School Groups’ Experiences at Common Ground, and the Self Reflection They Inspired in a Long-time Fair Demonstrator
To the editor:
A group of school kids crowds against the safety chain, peering in at the forge and anvils. Students check the clipboards they hold in their arms.
“How do you get the fire hot?”
“Why do you put the metal in water after?”
“This says I’m supposed to interview a blacksmith.”
“Who is Herb, anyway?”
Questions rain down on the man working in the shed, who answers with more patience than I think the questions deserve. When he gets to the last query, he says evenly, “Do you mean the Herb Tent?”
During 15 years as a demonstrator in the Folk Arts Area, I, too, have experienced this sort of rapid-fire questioning, and, just as the blacksmith’s, my answers were only half listened to. It is not without reason that somewhat wry comments about Friday school groups spring from all quarters of the fairgrounds on that day. But it is not the increase in wild energy caused by herds of running youngsters that leads to the widespread frustration. Of course not. We are at the Fair because we want to share about our lives. Our dissatisfaction comes from not being able to do that with these students.
As an educator by profession, I am deeply saddened by assignments given to the majority of Friday’s Fair-attending schoolchildren. Checklists and sheets of prewritten questions – assignments such as these preclude meaningful interaction between students and demonstrators. And I doubt that anyone can believe this type of school work constitutes actual learning.
Might students, instead, pick their own topics and questions? Or perhaps we let go, for the day, of measurable “facts,” and ask instead for a drawing, poem or story that embodies the Fair experience. Or, really, for a child, isn’t simply being there enough?

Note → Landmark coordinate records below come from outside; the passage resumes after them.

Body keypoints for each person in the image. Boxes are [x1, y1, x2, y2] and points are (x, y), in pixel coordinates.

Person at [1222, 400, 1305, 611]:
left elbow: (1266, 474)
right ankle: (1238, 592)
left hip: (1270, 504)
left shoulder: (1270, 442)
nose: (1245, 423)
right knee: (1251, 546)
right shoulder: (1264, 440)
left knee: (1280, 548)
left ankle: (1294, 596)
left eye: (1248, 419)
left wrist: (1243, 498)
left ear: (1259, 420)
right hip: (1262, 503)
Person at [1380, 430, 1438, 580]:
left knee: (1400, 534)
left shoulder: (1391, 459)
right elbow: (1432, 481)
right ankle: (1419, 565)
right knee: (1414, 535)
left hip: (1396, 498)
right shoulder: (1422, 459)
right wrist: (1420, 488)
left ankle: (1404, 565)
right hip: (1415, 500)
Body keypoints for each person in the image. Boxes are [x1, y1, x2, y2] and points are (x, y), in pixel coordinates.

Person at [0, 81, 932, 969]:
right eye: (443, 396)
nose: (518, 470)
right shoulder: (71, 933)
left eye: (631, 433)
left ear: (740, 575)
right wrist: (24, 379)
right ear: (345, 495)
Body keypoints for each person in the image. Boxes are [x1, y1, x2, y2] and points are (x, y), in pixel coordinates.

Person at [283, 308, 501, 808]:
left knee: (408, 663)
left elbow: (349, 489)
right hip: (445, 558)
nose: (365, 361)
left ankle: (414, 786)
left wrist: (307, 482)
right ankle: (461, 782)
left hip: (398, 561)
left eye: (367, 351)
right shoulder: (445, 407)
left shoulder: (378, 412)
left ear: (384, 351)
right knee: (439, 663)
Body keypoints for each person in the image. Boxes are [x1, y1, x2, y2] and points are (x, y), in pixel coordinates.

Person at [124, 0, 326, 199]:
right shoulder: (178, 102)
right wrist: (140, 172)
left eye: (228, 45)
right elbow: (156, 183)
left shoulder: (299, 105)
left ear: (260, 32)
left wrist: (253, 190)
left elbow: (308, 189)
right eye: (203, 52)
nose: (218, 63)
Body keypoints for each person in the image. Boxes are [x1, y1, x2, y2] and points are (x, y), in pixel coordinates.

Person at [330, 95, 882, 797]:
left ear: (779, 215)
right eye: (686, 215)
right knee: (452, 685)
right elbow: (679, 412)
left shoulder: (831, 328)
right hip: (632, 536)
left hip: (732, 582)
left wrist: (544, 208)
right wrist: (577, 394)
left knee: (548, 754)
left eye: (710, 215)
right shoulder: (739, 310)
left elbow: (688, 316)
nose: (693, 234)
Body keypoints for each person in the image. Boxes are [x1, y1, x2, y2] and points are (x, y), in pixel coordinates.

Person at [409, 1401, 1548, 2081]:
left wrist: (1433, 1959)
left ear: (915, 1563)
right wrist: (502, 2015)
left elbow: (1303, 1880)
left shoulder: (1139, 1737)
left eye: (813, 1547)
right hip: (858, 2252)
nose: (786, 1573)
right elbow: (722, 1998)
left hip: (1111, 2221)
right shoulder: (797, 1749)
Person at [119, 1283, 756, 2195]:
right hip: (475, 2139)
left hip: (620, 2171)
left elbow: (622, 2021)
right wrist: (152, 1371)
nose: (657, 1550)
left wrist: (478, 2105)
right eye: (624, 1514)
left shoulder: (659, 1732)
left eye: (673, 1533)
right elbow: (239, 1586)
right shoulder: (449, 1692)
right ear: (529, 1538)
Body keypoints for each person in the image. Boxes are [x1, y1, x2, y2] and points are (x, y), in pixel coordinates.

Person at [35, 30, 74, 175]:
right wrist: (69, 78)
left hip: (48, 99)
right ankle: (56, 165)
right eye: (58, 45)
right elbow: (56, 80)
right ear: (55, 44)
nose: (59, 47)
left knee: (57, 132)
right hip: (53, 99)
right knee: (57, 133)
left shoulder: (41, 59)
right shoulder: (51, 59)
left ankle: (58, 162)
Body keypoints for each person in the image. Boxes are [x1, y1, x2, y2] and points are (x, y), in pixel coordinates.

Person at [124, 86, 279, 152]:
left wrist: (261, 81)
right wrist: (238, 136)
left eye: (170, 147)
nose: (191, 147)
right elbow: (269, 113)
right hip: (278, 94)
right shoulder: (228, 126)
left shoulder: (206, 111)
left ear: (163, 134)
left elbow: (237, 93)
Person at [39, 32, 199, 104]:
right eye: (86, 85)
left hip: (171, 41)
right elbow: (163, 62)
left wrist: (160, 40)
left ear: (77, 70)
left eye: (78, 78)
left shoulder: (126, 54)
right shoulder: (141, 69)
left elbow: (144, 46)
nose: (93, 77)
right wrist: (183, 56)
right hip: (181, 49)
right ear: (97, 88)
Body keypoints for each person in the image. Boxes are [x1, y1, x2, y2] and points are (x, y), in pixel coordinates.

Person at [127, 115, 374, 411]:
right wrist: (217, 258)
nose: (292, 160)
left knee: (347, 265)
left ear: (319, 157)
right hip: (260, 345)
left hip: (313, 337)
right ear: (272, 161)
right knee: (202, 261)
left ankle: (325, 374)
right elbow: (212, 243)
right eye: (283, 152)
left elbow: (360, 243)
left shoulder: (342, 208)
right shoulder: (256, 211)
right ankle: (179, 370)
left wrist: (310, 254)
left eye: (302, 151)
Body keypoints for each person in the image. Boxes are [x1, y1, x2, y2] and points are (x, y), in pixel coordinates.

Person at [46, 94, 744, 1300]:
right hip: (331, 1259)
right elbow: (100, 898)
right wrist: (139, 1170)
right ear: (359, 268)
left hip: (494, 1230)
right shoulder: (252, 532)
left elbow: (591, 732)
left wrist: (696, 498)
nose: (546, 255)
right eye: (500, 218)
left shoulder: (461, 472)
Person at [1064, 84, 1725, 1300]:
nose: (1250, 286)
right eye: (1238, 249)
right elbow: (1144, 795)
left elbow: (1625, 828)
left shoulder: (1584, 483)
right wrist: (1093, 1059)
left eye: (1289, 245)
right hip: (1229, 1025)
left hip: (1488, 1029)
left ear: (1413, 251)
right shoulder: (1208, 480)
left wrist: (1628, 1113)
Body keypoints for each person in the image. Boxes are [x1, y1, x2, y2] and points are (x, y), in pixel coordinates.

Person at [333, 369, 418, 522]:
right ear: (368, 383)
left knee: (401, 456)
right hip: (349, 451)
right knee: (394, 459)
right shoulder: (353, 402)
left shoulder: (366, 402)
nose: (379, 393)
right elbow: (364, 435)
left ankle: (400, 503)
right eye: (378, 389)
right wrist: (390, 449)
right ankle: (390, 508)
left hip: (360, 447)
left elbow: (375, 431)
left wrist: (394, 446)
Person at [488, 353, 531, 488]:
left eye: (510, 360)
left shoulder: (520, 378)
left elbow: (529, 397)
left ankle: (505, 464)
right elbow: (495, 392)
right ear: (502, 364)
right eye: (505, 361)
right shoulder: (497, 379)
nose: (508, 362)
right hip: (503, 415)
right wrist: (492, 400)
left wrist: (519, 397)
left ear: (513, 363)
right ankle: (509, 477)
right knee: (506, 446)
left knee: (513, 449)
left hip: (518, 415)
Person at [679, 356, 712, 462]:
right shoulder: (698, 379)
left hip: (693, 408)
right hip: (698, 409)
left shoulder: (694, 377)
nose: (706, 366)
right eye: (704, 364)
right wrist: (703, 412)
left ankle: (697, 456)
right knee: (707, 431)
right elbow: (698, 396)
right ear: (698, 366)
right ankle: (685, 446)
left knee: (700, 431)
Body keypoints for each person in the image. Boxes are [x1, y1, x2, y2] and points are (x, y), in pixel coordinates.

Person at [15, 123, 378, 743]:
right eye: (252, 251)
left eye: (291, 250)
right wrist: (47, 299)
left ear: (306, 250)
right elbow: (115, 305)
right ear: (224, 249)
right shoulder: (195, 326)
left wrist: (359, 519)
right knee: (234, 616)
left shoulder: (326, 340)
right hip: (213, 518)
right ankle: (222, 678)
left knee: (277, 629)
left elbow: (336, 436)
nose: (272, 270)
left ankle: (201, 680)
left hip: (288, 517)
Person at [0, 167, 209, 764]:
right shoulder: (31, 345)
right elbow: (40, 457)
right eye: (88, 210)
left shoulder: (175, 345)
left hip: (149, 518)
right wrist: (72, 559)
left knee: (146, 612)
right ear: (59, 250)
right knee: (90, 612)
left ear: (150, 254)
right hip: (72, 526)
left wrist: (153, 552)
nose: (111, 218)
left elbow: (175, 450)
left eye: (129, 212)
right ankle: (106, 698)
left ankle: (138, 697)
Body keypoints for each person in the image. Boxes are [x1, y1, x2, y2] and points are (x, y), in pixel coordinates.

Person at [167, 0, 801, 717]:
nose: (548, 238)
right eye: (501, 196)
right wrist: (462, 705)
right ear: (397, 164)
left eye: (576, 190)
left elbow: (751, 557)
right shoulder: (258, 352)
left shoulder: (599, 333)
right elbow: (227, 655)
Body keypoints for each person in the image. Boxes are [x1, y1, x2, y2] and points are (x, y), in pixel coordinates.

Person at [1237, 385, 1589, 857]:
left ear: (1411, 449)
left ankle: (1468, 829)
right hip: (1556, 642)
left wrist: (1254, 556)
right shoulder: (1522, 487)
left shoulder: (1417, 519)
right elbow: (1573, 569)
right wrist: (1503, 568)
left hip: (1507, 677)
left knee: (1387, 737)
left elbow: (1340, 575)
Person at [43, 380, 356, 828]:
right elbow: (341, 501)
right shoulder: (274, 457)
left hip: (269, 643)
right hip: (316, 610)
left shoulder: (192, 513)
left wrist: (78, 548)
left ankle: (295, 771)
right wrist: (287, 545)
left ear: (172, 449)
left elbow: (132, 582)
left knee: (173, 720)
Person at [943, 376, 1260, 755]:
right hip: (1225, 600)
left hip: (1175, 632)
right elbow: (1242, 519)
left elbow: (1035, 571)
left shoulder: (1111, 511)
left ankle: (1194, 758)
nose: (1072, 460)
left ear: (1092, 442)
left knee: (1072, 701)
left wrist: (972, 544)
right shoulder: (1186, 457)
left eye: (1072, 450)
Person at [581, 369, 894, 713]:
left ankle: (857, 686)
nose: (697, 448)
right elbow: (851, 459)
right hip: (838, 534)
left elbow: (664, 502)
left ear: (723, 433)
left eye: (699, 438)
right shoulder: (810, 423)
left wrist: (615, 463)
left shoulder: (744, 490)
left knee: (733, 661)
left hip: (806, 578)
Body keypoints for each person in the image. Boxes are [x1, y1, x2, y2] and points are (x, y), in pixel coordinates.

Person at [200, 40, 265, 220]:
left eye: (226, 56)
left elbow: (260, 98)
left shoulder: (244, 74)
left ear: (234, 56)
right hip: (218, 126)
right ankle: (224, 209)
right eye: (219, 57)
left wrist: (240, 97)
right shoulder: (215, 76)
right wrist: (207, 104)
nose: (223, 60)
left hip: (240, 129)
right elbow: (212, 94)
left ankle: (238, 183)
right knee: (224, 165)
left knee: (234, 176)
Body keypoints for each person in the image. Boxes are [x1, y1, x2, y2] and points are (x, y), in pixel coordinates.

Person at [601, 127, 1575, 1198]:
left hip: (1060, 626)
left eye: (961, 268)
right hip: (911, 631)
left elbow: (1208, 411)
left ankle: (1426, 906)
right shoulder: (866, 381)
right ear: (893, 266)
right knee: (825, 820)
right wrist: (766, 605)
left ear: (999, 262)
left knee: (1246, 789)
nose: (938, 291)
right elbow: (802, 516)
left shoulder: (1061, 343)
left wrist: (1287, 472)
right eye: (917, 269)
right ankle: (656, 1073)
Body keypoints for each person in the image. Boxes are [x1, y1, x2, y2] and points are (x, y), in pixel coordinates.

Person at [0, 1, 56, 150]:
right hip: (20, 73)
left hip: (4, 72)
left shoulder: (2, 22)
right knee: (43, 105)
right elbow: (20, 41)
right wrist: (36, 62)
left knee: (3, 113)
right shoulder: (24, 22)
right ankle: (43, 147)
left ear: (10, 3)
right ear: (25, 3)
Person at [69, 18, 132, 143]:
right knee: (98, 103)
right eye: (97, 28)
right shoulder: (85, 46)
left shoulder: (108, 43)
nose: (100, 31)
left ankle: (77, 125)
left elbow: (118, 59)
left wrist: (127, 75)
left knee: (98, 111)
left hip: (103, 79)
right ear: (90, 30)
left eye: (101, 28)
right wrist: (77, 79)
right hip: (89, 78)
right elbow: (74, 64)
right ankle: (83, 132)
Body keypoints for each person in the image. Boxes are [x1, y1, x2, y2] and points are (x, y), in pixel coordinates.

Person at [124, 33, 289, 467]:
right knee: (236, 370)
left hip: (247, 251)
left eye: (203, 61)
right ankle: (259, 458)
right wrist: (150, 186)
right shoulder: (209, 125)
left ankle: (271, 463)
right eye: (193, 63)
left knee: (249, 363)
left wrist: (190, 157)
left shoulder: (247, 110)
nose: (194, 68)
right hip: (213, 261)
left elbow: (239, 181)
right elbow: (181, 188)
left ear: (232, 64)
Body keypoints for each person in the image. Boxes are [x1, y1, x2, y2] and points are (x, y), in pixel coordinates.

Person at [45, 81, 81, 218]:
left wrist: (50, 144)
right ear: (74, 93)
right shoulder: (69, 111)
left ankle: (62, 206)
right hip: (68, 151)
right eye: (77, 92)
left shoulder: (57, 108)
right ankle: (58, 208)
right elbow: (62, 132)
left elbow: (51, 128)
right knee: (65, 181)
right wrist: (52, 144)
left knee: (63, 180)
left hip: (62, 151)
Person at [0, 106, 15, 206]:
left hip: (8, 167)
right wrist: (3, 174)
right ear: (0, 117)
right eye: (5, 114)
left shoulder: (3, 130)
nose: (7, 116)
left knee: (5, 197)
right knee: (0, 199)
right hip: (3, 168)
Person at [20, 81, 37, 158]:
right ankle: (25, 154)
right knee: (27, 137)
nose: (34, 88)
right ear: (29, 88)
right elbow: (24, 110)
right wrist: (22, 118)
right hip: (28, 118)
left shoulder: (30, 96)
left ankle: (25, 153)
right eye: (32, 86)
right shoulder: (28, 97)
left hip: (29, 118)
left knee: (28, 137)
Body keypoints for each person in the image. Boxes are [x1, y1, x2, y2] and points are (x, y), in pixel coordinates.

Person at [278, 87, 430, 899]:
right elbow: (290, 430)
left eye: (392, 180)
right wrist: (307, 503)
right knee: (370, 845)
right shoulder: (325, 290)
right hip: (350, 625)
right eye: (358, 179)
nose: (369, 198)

There is one other aspect to all of this that honesty demands I share. “When you reach out an’ point a finger at someone there’s three more fingers pointin’ back at you.” So said a very special teacher of mine, once. What, then, do I need to look at here? Perhaps it is this: If I feel the need to criticize the way others experience the Fair, then let me be sure that my own experience of it is in order. Let me organize those business cards, notes and handouts. Let me follow through on the networking ideas and rejuvenated friendships. Let me follow through with letters of thanks for area coordinators. To put it succinctly, let me not let go of any of the myriad pieces I’ve brought home with me from the Fair, but instead integrate them into myself and allow the Fair to help me grow into a greater whole.